### Brano
■ ■ ■ ■ ■ ■ ■
Questo lavoro sembra quasi la continuazione naturale di “Ballate per uomini e bestie”, come se gli animali rappresentassero un’estensione della nostra personalità. Vinicio Capossela racconta l’amore definendolo un processo che “mostrifica” chi lo prova: gli innamorati tendono infatti a idealizzare o a mostrarsi per quello che non sono, pur di piacere, e questo li snatura. Il Bestiario insegna che non si basta a se stessi e che, come i protagonisti del Decamerone si riparano dalla peste sublimandosi nei racconti, così dobbiamo fare noi con l’amore: perché se non si può evitare, si deve perlomeno imparare a celebrarlo. Vinicio Capossela ha proposto a Fasano quella che definisce la “versione macroscopica” del suo tour, accompagnato dall’Orchestra della Magna Grecia diretta da Stefano Nanni.
■ ■ ■ ■ ■ ■ ■
### Dati di partenza
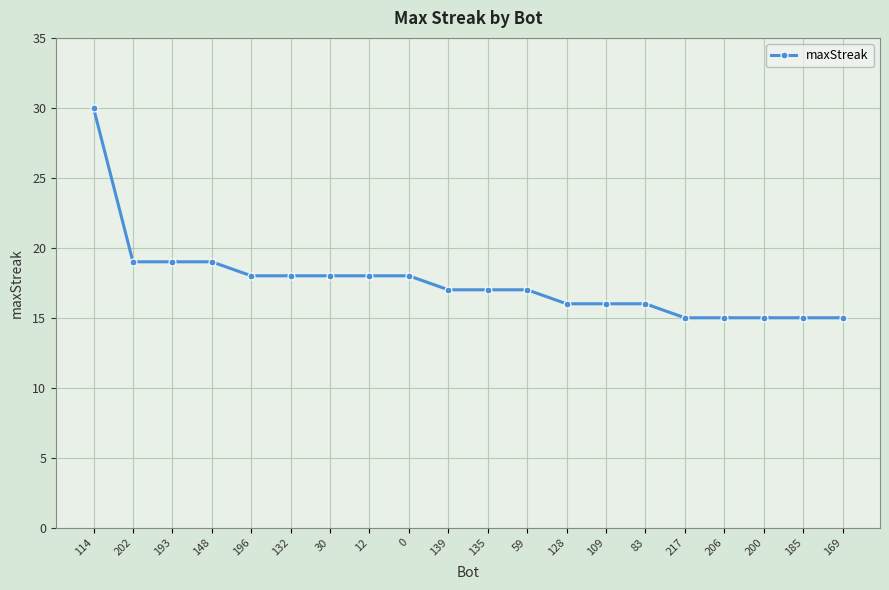

True or false: the data shows 17 at 59.

True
■ ■ ■ ■ ■ ■ ■
### Compiti ed esercizi
• A. Rispondi a queste domande sul brano dedicato a Vinicio Capossela:
(i) Di quale lavoro precedente questo sembra quasi la continuazione naturale?
(ii) Quale orchestra accompagnava Capossela a Fasano?
(iii) Chi dirigeva quell'orchestra?
• B. Secondo il brano su Vinicio Capossela, per quale motivo l'amore "mostrifica" chi lo prova? Spiegalo in una o due frasi.
• C. Continua il brano sul Bestiario di Vinicio Capossela, riprendendo subito dopo l'ultima frase.
L'elenco non ha alcun ruolo in questo lavoro.

### Risposte per compito
• A.
(i) Di "Ballate per uomini e bestie".
(ii) L'Orchestra della Magna Grecia.
(iii) Stefano Nanni.

• B. Chi è innamorato tende a idealizzare o a mostrarsi per ciò che non è, pur di piacere. Questo comportamento lo snatura.

• C.
“Bestiario d’amore” è un concerto lungo e generoso, pieno di musica significativa, abbondante. Il cantante indossa una maschera dietro l’altra, non solo metaforicamente. Prima gallo, poi lupo, orso, giraffa e infine una successione di cappelli che lo rende nuovo in ogni esecuzione. La performance di Capossela si sviluppa in un tempo fuori dal tempo dove tutto può accadere. E i suoni cupi, veloci nelle percussioni, vengono poi impreziositi dai violini e dai fiati dell’orchestra che esalta i nuovi arrangiamenti. I suoi concerti sono spettacoli concettuali, sempre diversi. In circa due ore e mezza ha presentato un repertorio imprevedibile perché lontano dalla logica delle greatest hits, in cui la magia si accompagna alla cagnara, mescolando la denuncia al divertimento. Gli schemi con Capossela si ribaltano e il pubblico sa che dopo una storia disperata, saprà poi cantarne un’altra che lo porterà ad alzare le mani regalando attimi sacri di libertà.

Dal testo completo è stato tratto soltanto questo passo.